**DIRECTIONS**
Please replace "sum across all series" with "combined total of all series" throughout the entries below and give them again with nothing else changed. Leave the pictures out.

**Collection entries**
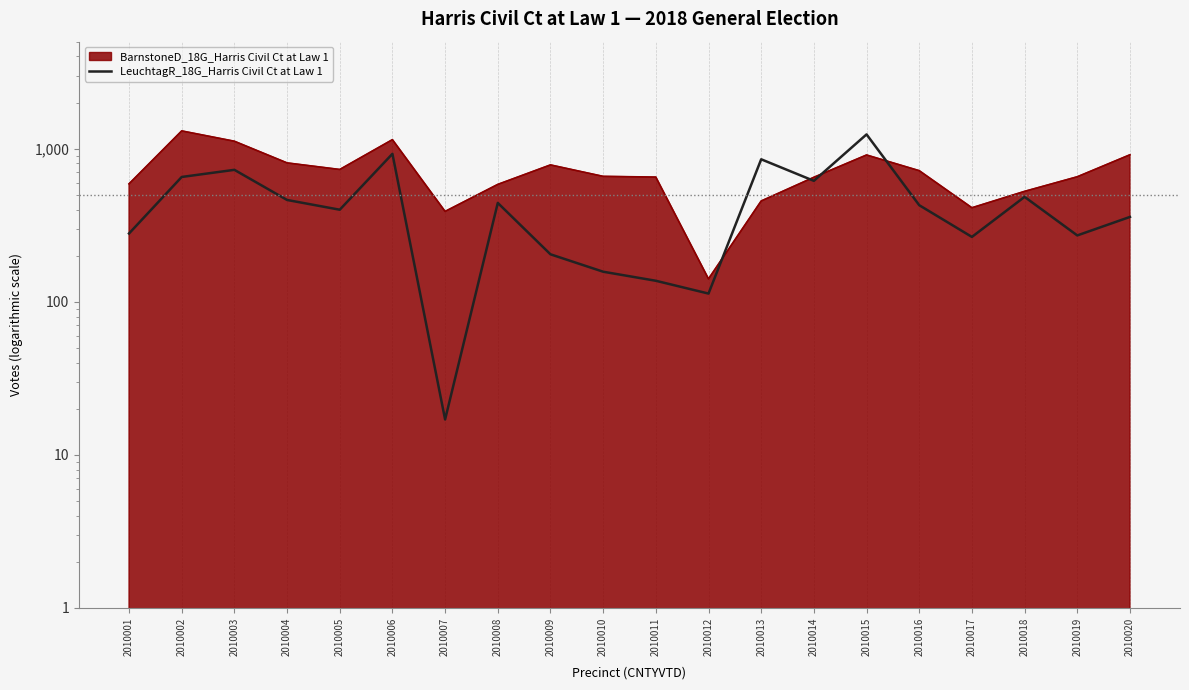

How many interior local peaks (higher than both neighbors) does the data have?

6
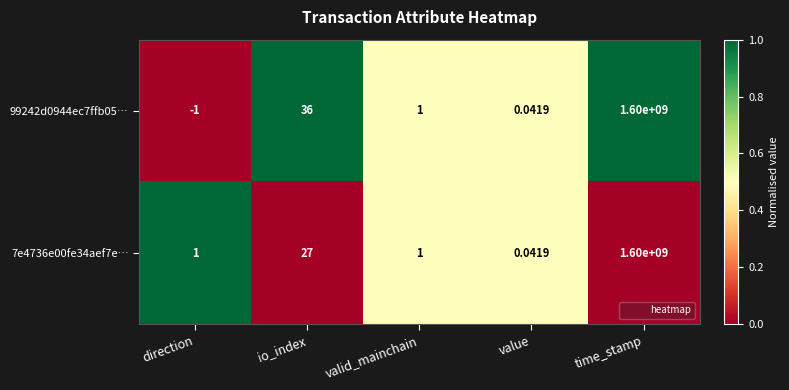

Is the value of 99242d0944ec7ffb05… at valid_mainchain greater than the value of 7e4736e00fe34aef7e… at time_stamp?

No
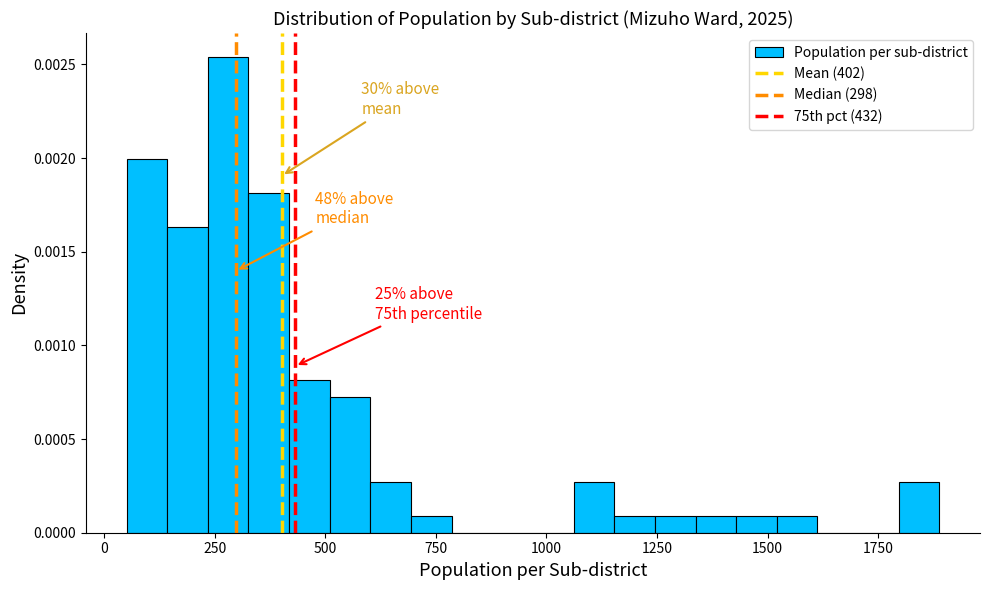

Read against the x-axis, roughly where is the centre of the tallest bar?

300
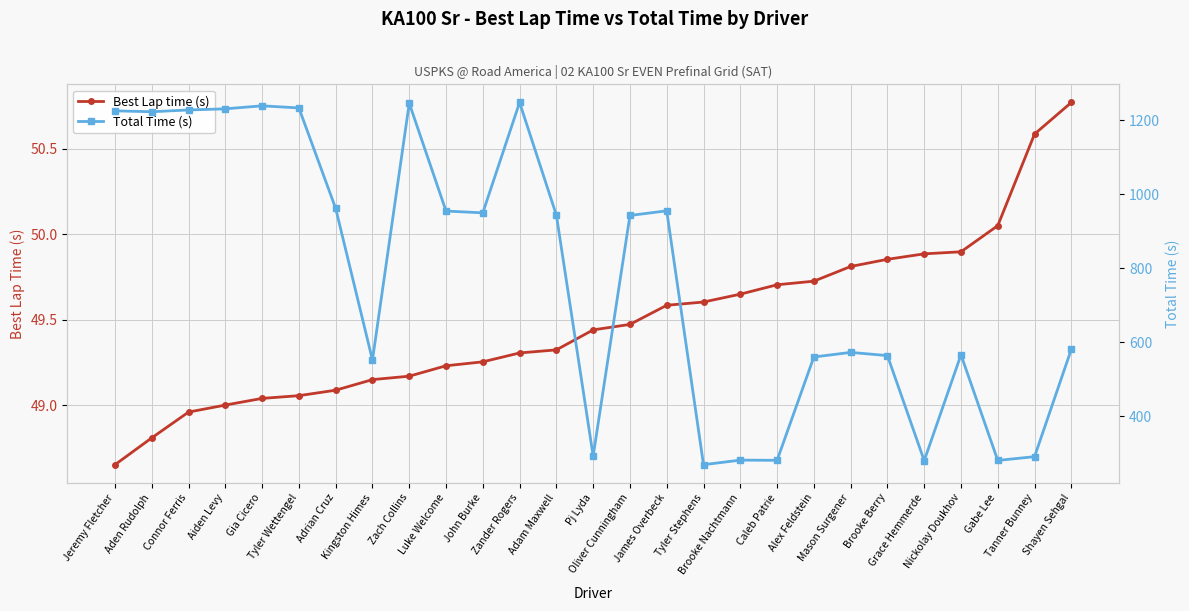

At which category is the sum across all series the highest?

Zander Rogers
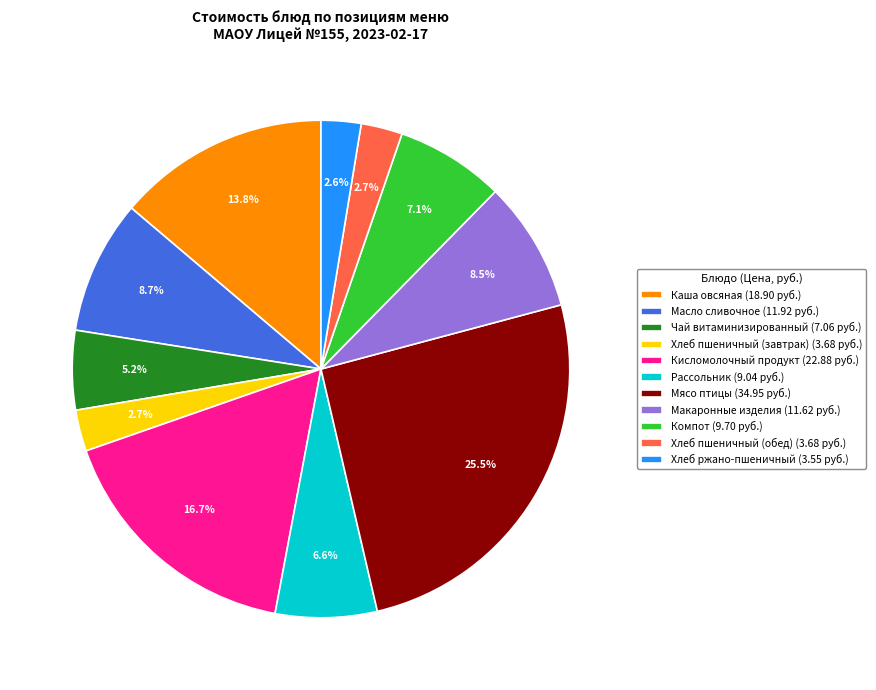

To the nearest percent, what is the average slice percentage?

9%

**SOLUTION FOR THIS PROBLEM**
How many interior local peaks (higher than both neighbors) does the data have?

6

Is the value of 99242d0944ec7ffb05… at valid_mainchain greater than the value of 7e4736e00fe34aef7e… at time_stamp?

No

Read against the x-axis, roughly where is the centre of the tallest bar?

300

At which category is the combined total of all series the highest?

Zander Rogers

To the nearest percent, what is the average slice percentage?

9%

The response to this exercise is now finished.